Rick got up and poured himself another cup of coffee. Coding the exploit was taking too long; after the breach last night, Pliant had locked down most of their systems. The gaming network was still active, though — there had to be a way in.
The coffee was bitter and delicious.
He hadn’t heard from Jane in three hours.
The list of Brain-Protocol addresses was the only thing making an exploit possible. There was a time, Rick knew, when a resourceful quack (or “hacker” as they said back then) could just scan the “web” for insecure devices. Then came the neuro-tech boom and suddenly everyone realized the term “Internet of Things” was offensive when the “things” were actually sentient beings. The Internet of Brains stirred up a lot of civil rights questions, but it finally made encryption and authentication mainstream issues.
One of the major security improvements devised during that time was the Honey Web. Every invalid Brain-Protocol address is routed to a “honeypot” server which behaves like a real device, but is actually useless. Any program that goes searching for addresses at random ends up wasting a whole lot of time trying to figure out whether it’s found the sugar it wanted or if it’s just stuck in honey. Without the list Jane had sent him, Rick would have been lucky to identify a single real user on Pliant’s network, nevermind detecting which of those users were hostages, prisoners locked away in cyber-cells. Like Leon.
Poor kid, thought Rick. He hadn’t seen Leon much in recent years — Deborah had been keeping the boy under wraps since he became a pre-preteen. Becoming an E-sports celebrity too young could really mess with your head, she claimed. Rick understood her fears, but it hurt that she thought he would be a bad influence on his nephew. Sure, Rick gave Leon his first pair of virtual-reality baby-goggles, but those only had educational games. If the kid has a technical understanding of how the game affects your mind, he can make his own decisions about what is safe, Rick figured. Then again, no child could have been prepared for the software they just pulled out of Leon.
The scan of Pliant’s network finished. Rick tossed his empty coffee mug into the gel-washer where it landed with a satisfying “blorp.” He sat at his desk and examined the results. Immediately it was clear there were some users who were sending too much data. Any online VR game is going to need a lot of bandwidth, but a few thousand players were transmitting ten times as much data as the others, ten times as fast.
That explains the king-sized rig Jane described, thought Rick, They musta’ been pumping the juice through his noggin somethin’ awful.

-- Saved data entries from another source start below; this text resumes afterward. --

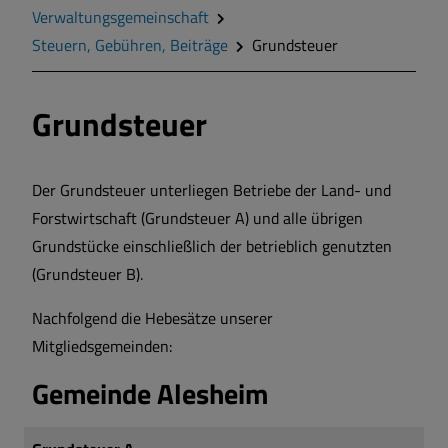
Was erledige ich wo?
Verwaltungsgemeinschaft
Steuern, Gebühren, Beiträge
Grundsteuer
Mitarbeiter im Rathaus
Grundsteuer
Online-Bürgerservice
Formulare
Der Grundsteuer unterliegen Betriebe der Land- und
Forstwirtschaft (Grundsteuer A) und alle übrigen
Grundstücke einschließlich der betrieblich genutzten
Veranstaltungen/Kalender
(Grundsteuer B).
Ver- und Entsorgung
Nachfolgend die Hebesätze unserer
Mitgliedsgemeinden:
Steuern, Gebühren, Beiträge
Gemeinde Alesheim
Schulverband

Even so, he couldn’t decode the content of this data. Best he could figure, the illegal traffic had to be spoofing requests to make Pliant’s servers think these users were operating normally. That meant faking information about the player’s age, how long they had been playing, and the amount of brainpower they were consuming. That last one had to be a big lie, Rick realized, because the amount of data was way beyond the healthy limit, even for an adult. He might be able to disconnect these kids, but without seeing what was being loaded into their brains it was impossible to know how they would respond. And breaking into Pliant headquarters again didn’t seem to be an option.

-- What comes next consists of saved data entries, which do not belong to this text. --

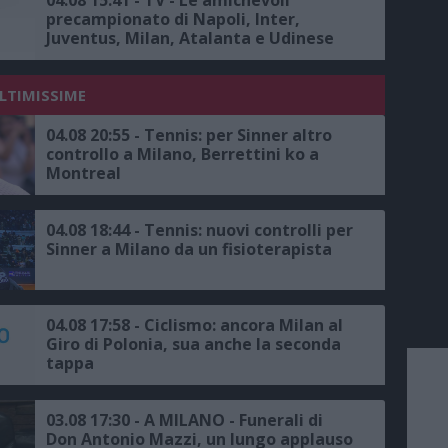
precampionato di Napoli, Inter,
Juventus, Milan, Atalanta e Udinese
su Sky, il calendario completo
ULTIMISSIME
04.08 20:55 - Tennis: per Sinner altro
controllo a Milano, Berrettini ko a
Montreal
04.08 18:44 - Tennis: nuovi controlli per
Sinner a Milano da un fisioterapista
04.08 17:58 - Ciclismo: ancora Milan al
Giro di Polonia, sua anche la seconda
tappa
03.08 17:30 - A MILANO - Funerali di
Don Antonio Mazzi, un lungo applauso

Rick looked over at Leon lying in bed. The kid had barely moved since passing out earlier, but his eyes twitched uneasily beneath closed lids.
“I hope you’re dreamin’ bout somethin’ better, little buddy,” he whispered. “Hope you’re not…”
He looked at the cybernetic interface on the sleeping boy’s temple, then back at his workbench. He hesitated for a moment, then picked up an ethernet cord. He sat down on the bed, crossed his fingers, and plugged it in.